Prezentační úroveň technické zprávy	100	The structure is fully appropriate and easily comprehensible.
Formální úprava technické zprávy	100	The thesis is written in good English of appropriate style and reads well. There are no deficiencies in typography or formal aspects of the thesis.
Práce s literaturou	90	Chapters 2–4 provide an excellent background overview of the topic giving more than enough context for face deepfakes and detector technology, nicely leading to the chosen experimental methodology. However, given the nature of the study, more focus could have been put on user studies of deepfakes and deepfake detectors. All sources are cited appropriately. With the astounding 123 references, this work far surpasses the citation count of a usual thesis (with all the references still being relevant).
Realizační výstup	85	In the practical part, I want to particularly praise the following aspects: Transparently set research questions and hypotheses up front.
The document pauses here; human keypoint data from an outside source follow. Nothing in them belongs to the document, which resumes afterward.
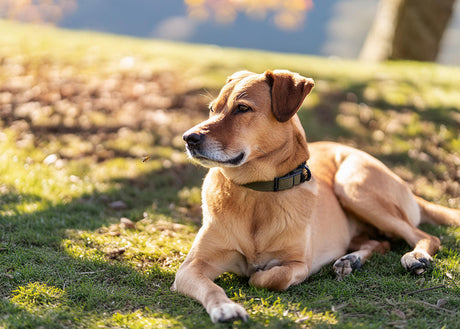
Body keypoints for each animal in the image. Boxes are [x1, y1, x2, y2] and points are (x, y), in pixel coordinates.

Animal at [170, 70, 460, 322]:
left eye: (242, 108)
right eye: (212, 109)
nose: (188, 138)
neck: (257, 192)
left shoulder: (299, 264)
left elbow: (268, 278)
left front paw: (255, 275)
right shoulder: (191, 267)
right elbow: (211, 287)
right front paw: (225, 308)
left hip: (353, 186)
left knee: (425, 236)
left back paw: (414, 257)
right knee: (380, 242)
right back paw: (351, 260)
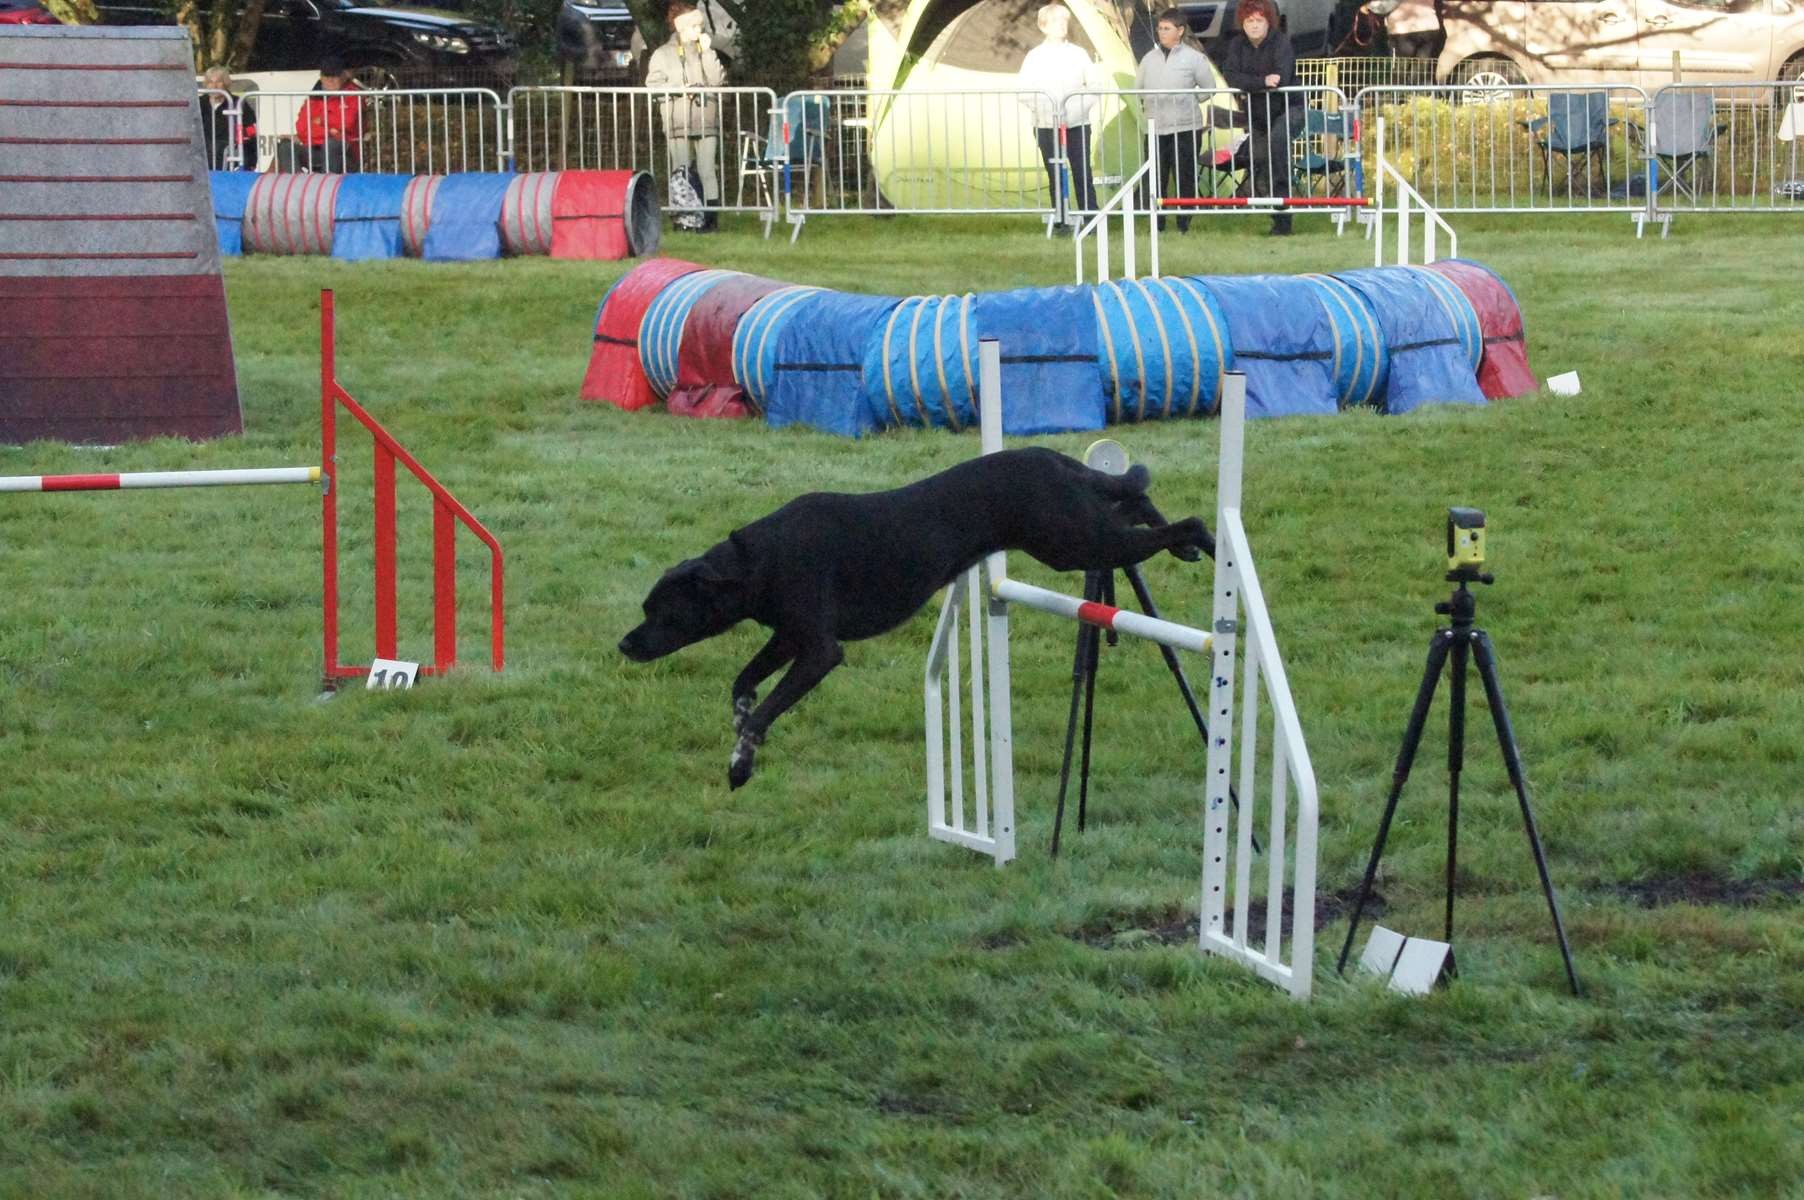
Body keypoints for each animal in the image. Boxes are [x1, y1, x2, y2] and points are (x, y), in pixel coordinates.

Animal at [616, 443, 1212, 790]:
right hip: (1083, 531)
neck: (757, 561)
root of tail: (1060, 460)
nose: (624, 644)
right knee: (1136, 500)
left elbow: (766, 710)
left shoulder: (819, 650)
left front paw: (742, 760)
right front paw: (740, 730)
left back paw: (1204, 541)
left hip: (1072, 542)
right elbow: (743, 686)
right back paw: (1183, 542)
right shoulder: (789, 636)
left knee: (1178, 518)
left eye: (661, 610)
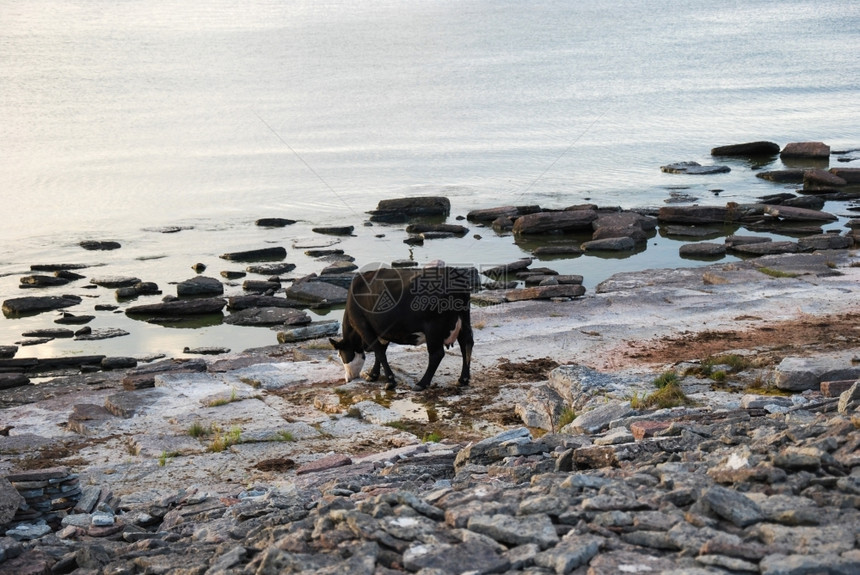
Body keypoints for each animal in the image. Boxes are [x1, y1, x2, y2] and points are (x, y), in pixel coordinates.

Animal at [330, 266, 478, 392]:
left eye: (340, 354)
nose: (347, 378)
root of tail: (454, 275)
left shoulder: (363, 326)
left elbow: (379, 352)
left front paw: (390, 381)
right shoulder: (382, 330)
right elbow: (380, 352)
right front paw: (373, 374)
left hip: (434, 328)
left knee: (437, 354)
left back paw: (422, 383)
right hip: (463, 320)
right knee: (466, 344)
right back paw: (463, 379)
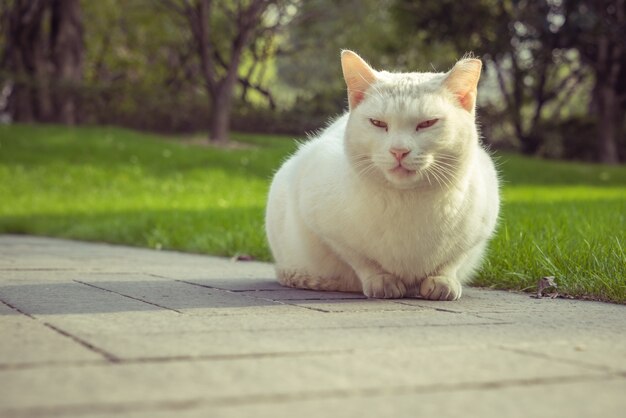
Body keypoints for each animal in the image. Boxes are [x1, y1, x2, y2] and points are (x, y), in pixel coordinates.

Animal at [264, 50, 498, 300]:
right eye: (377, 123)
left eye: (427, 123)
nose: (399, 151)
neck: (407, 203)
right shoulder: (323, 224)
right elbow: (360, 258)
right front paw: (381, 280)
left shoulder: (479, 230)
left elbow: (453, 259)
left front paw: (442, 280)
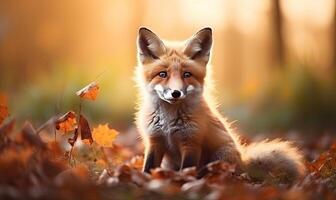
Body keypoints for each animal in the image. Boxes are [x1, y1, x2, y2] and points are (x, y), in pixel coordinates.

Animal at [133, 27, 304, 184]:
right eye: (162, 74)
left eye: (187, 74)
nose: (176, 93)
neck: (168, 121)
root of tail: (243, 162)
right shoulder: (154, 141)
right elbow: (148, 169)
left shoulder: (191, 143)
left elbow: (186, 170)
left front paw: (183, 183)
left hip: (220, 156)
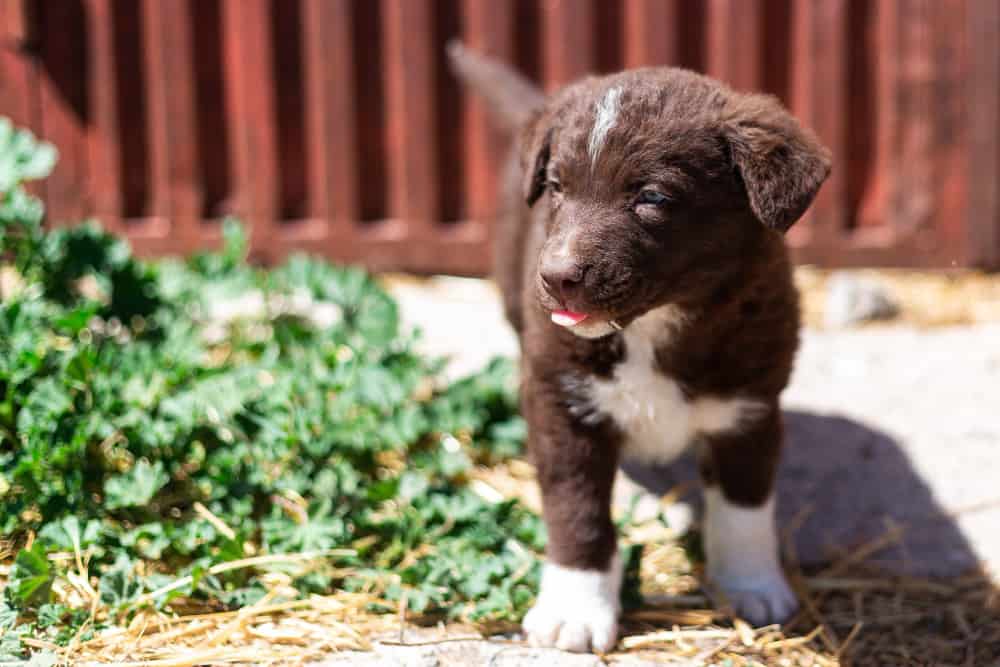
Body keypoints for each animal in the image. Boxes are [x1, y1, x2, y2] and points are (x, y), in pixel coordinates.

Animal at [452, 44, 828, 656]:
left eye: (652, 197)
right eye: (556, 186)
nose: (556, 278)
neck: (652, 329)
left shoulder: (750, 405)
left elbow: (745, 506)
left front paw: (751, 584)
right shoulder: (560, 402)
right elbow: (577, 511)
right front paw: (576, 609)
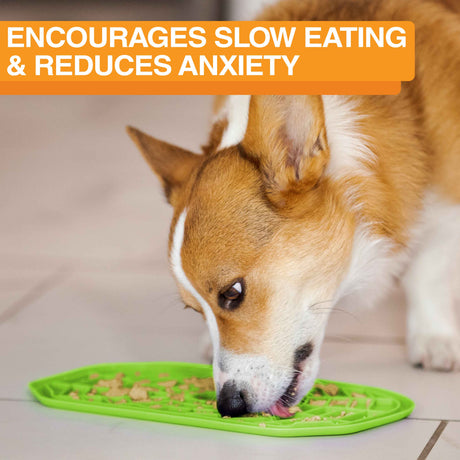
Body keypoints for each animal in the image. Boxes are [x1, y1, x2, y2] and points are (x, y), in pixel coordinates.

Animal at [126, 0, 460, 416]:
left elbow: (427, 270)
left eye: (233, 293)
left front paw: (433, 338)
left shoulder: (446, 200)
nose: (228, 405)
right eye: (195, 310)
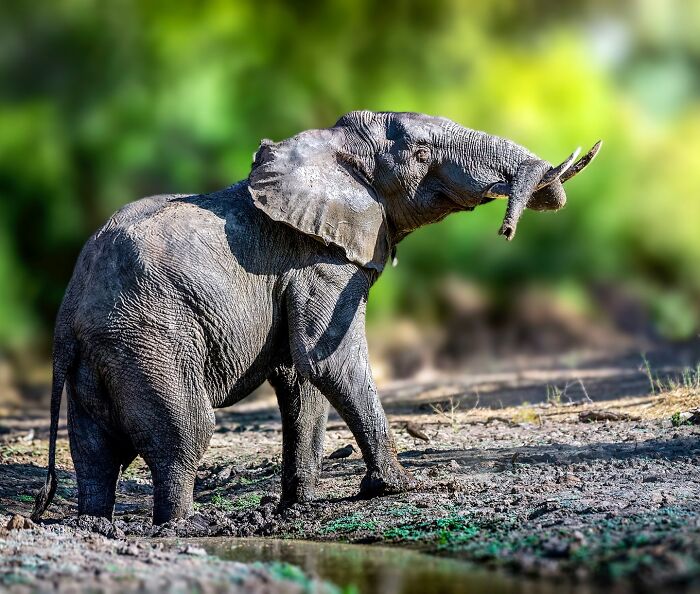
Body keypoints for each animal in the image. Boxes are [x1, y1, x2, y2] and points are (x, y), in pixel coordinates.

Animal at [32, 110, 600, 524]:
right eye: (419, 154)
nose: (506, 231)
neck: (326, 146)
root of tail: (67, 317)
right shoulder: (318, 262)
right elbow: (327, 362)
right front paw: (394, 487)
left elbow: (300, 380)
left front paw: (297, 507)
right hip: (149, 337)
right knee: (186, 431)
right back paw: (179, 525)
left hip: (102, 355)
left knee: (94, 449)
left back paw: (96, 523)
Diligent description of the methodology (especially the dataset and detector training) and up-front discussion of evaluation metrics. Appropriate selection of statistical tests. Study reviewed and acknowledged by institutional ethics board. Appropriate and well-described data cleaning procedure. A dedicated section structured by research questions/hypotheses attempting to draw comprehensive interpretation from multiple analyses, often approaching the problem from multiple angles and comparing them. At the same time, I want to point out the following deficiencies in experiment methodology and data evaluation (in rough order of importance): I disagree with selected conclusions drawn from investigating the individual hypotheses – sometimes the conclusion is overly strong or seems cherry-picked. Study limitations are discussed too superficially (just a few are listed, no mitigation strategies are discussed and no efforts to evaluate the extent of the bias were made). Lacking study data in digital attachment prevents study replicability (I miss the full training dataset, trained detectors, full survey including evaluation images with detector outputs and generated heatmaps, full anonymized dataset if allowed by informed consent). Occasional inappropriate statistical evaluation: Likert scales are ordinal (not interval) and you can only do rank operations and not handle them as numbers (you can report medians and modes but not averages). You cannot make conclusions based on visual appearance of the graphs, statistical tests need to be run instead (normality, symmetry, time trends, confidence, ...). The language and reporting around statistical testing is imprecise at multiple places ("confirming" the hypothesis based on the test, seeing definite conclusions in cases where the data only suggests/hints on something without strong significance, sometimes omitting the test statistic value when reporting results, ...) Insufficient evaluation of qualitative data (open questions) without any stated rigorous methodology (coding techniques, etc.). Not discussing how (and if) the evaluation took into account that the custom CWS metric penalizes not answering. Further minor details as discussed in the review comments section (not included in the formal review template).
Využitelnost výsledků		The thesis contains original research that has a publication potential. I recommend the author and the supervisor to correct the mentioned deficiencies and attempt publication at a reputable venue if not already in progress.

Navrhovaná známka: B

Body: 89

Otázky

The questionnaire contained two open-ended questions. How were these analyzed and what conclusions does the data suggest?
The custom CWS metric seems to penalize skipped/unanswered cases. How was this taken into account during evaluation?